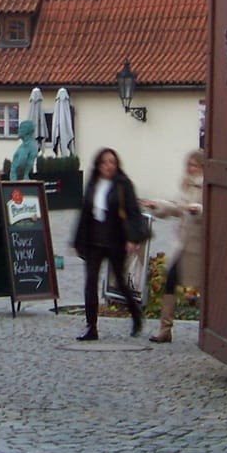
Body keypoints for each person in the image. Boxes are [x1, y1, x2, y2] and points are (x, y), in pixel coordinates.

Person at [71, 146, 146, 341]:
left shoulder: (123, 184)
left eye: (112, 162)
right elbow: (84, 213)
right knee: (90, 283)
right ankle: (91, 326)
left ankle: (136, 314)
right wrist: (77, 241)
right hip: (94, 240)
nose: (108, 166)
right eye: (104, 162)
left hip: (115, 238)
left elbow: (133, 212)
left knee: (120, 283)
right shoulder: (93, 183)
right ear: (98, 164)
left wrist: (133, 238)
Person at [140, 149, 205, 343]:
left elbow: (211, 210)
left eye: (195, 165)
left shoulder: (206, 186)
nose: (191, 168)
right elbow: (177, 208)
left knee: (202, 287)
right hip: (184, 245)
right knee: (171, 280)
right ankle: (165, 329)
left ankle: (210, 330)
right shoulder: (186, 185)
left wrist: (197, 210)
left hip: (200, 246)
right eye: (189, 165)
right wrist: (157, 206)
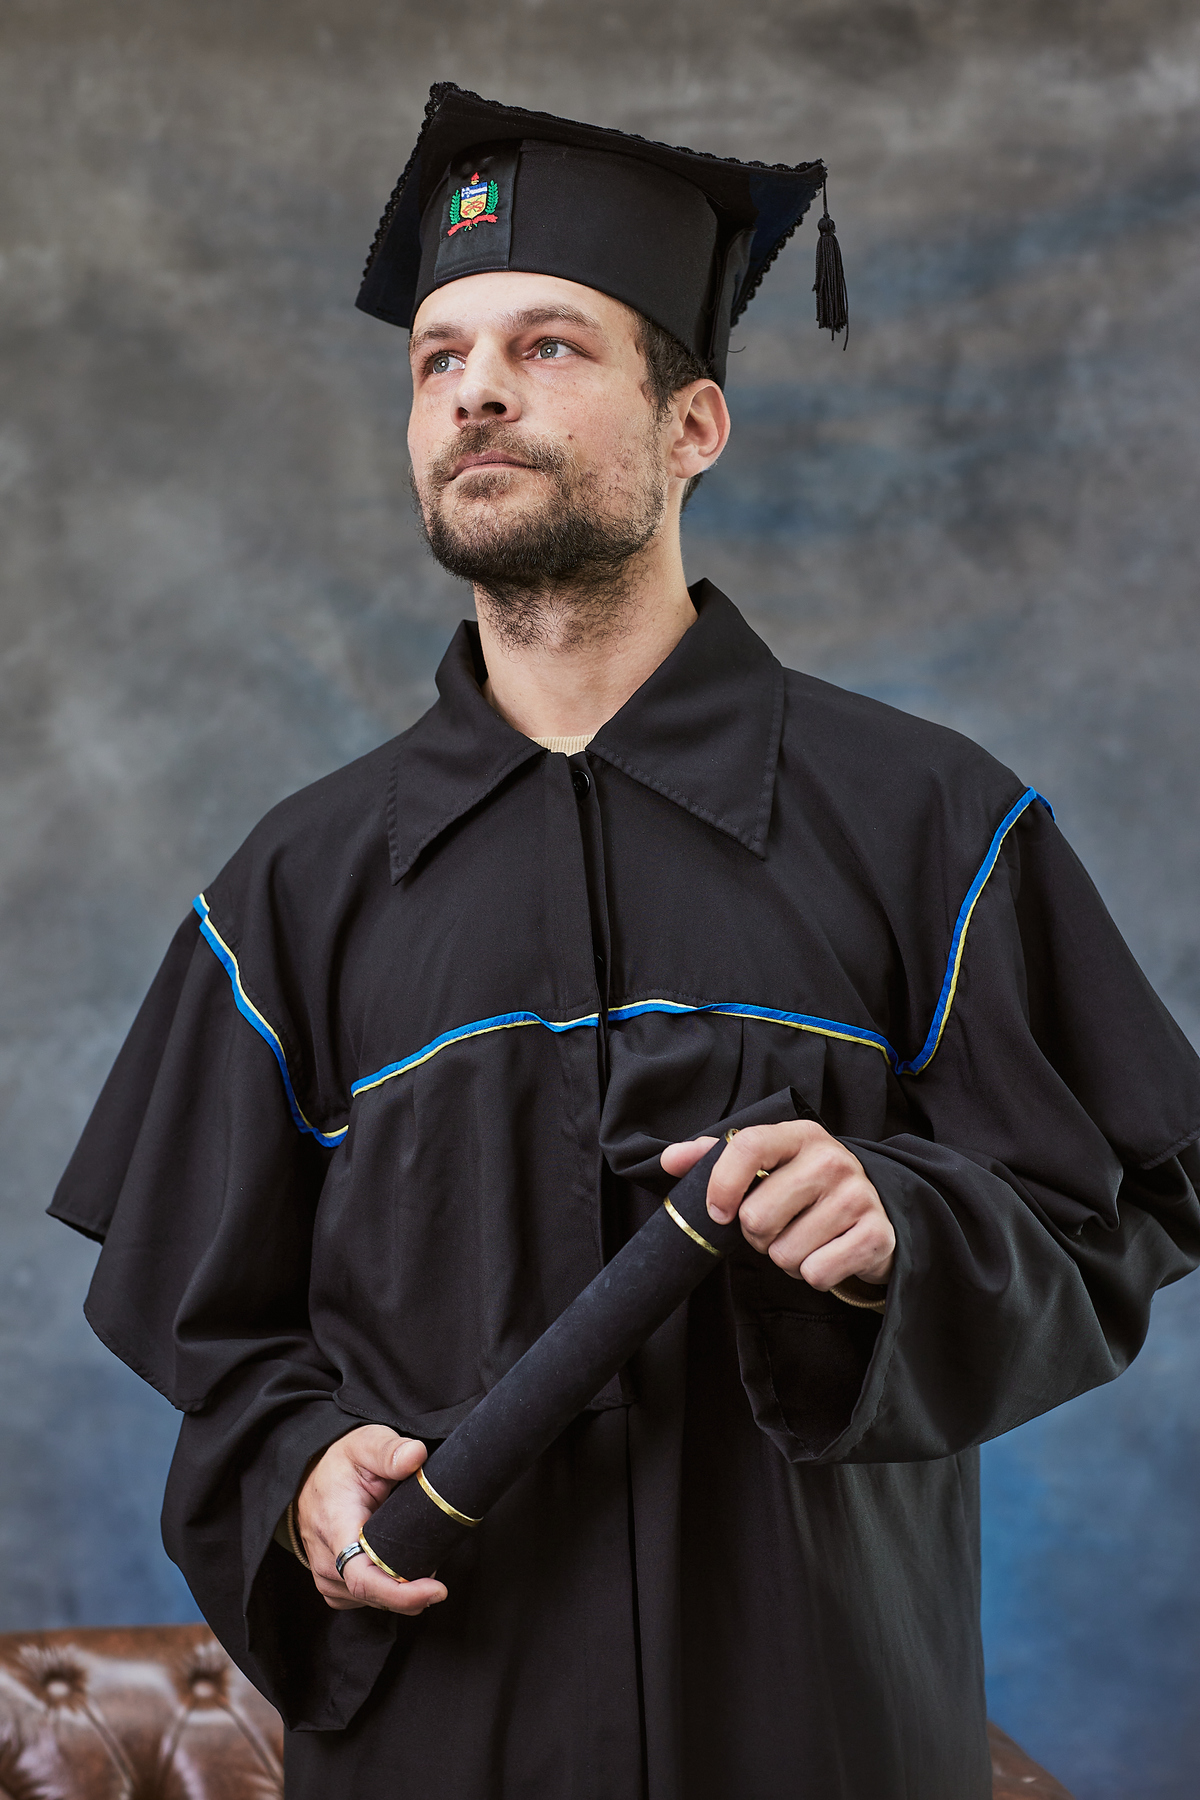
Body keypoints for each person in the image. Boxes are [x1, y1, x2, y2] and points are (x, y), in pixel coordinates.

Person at [51, 83, 1200, 1800]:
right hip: (450, 1738)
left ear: (695, 425)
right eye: (438, 360)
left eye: (549, 345)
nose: (477, 392)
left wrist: (900, 1226)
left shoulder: (933, 826)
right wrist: (298, 1469)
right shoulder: (291, 889)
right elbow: (220, 1349)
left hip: (820, 1734)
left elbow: (1107, 1224)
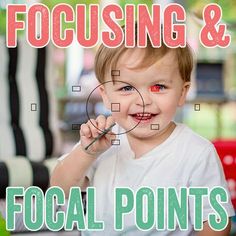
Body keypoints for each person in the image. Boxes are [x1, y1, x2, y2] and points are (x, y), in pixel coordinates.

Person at [50, 28, 235, 235]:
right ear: (106, 95)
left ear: (182, 93)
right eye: (126, 88)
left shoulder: (197, 152)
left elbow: (215, 222)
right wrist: (86, 153)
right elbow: (59, 190)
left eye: (158, 87)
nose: (143, 101)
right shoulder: (99, 142)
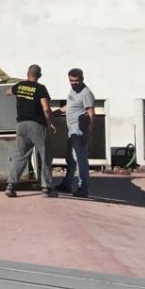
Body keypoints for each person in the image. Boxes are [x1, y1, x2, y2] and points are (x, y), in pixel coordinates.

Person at [5, 64, 56, 198]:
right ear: (39, 75)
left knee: (20, 155)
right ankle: (46, 188)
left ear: (27, 74)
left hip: (21, 125)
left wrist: (20, 90)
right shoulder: (40, 88)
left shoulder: (19, 85)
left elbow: (8, 92)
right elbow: (46, 108)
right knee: (45, 155)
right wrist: (50, 123)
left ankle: (11, 186)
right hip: (37, 125)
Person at [56, 68, 95, 198]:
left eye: (76, 81)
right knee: (71, 159)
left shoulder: (86, 93)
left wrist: (88, 133)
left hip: (80, 131)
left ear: (82, 79)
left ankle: (83, 189)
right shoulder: (73, 90)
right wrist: (56, 112)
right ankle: (66, 184)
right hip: (71, 130)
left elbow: (91, 114)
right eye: (71, 81)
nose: (73, 83)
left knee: (81, 161)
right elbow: (71, 106)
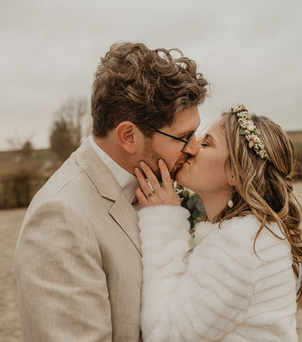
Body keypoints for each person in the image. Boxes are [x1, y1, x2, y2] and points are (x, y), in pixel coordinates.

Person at [13, 42, 208, 342]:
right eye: (183, 137)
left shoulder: (164, 187)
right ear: (128, 136)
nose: (194, 148)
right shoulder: (60, 217)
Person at [135, 105, 302, 342]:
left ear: (235, 174)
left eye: (207, 143)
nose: (193, 147)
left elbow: (165, 334)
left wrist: (162, 221)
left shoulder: (241, 247)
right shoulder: (254, 234)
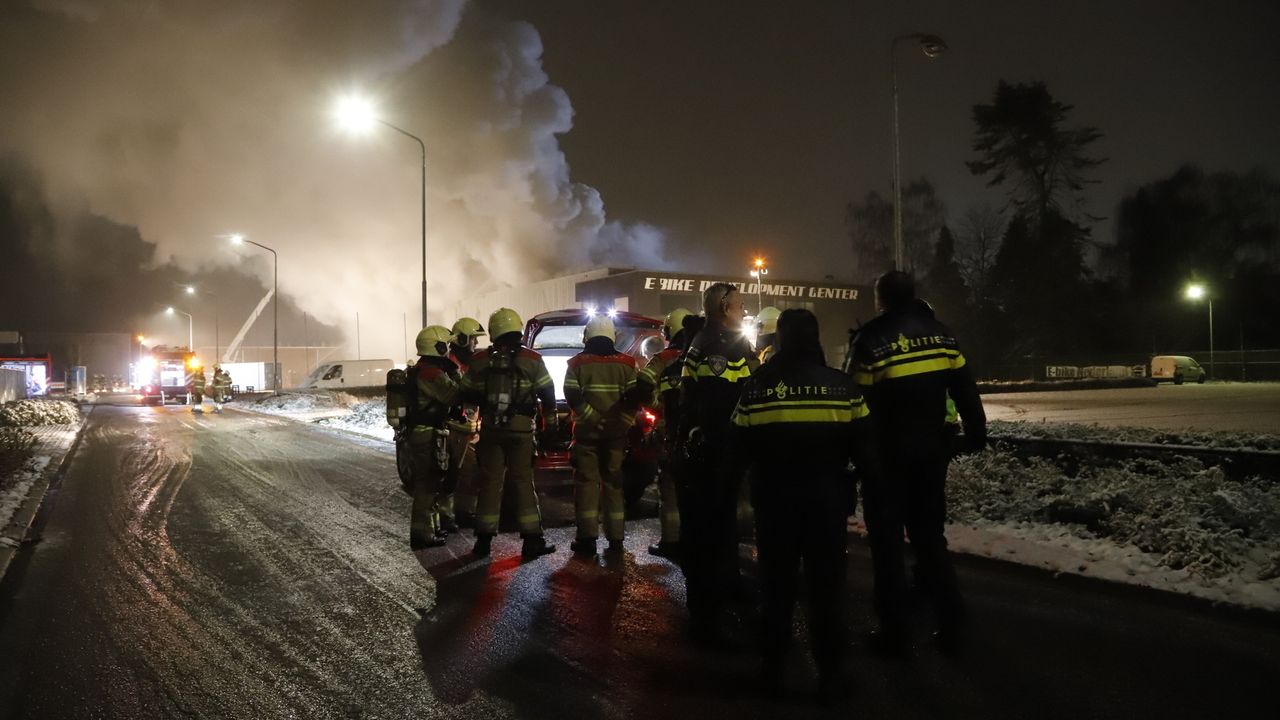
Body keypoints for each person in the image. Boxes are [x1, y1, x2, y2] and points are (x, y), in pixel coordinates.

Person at [728, 308, 880, 701]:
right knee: (827, 590)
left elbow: (735, 450)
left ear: (780, 338)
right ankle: (830, 676)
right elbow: (868, 454)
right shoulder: (843, 388)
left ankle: (772, 672)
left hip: (775, 506)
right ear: (815, 338)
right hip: (826, 507)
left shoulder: (757, 388)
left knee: (776, 589)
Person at [845, 270, 986, 655]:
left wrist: (851, 458)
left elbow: (854, 405)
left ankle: (895, 633)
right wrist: (976, 433)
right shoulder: (942, 334)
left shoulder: (870, 339)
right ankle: (952, 622)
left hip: (886, 461)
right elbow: (965, 388)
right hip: (930, 456)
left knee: (887, 547)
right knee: (929, 539)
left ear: (881, 299)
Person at [677, 282, 759, 644]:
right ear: (725, 307)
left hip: (715, 448)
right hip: (717, 449)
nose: (743, 310)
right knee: (712, 525)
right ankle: (708, 616)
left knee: (722, 522)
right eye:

### WORK ITEM
Every line above from the one with "left eye: (207, 143)" down to the one with "left elbow: (735, 450)" must be written out exactly, and no picture may appear.

### RESPONSE AREA
left eye: (207, 143)
nose: (193, 147)
left elbow: (165, 334)
left wrist: (162, 221)
left shoulder: (241, 247)
right shoulder: (254, 234)
Body keypoints for each person in the image. Boxes are [x1, y1, x2, y2] and points are (x, y), in pixel coordinates.

Person at [728, 308, 880, 701]:
right knee: (827, 590)
left elbow: (735, 450)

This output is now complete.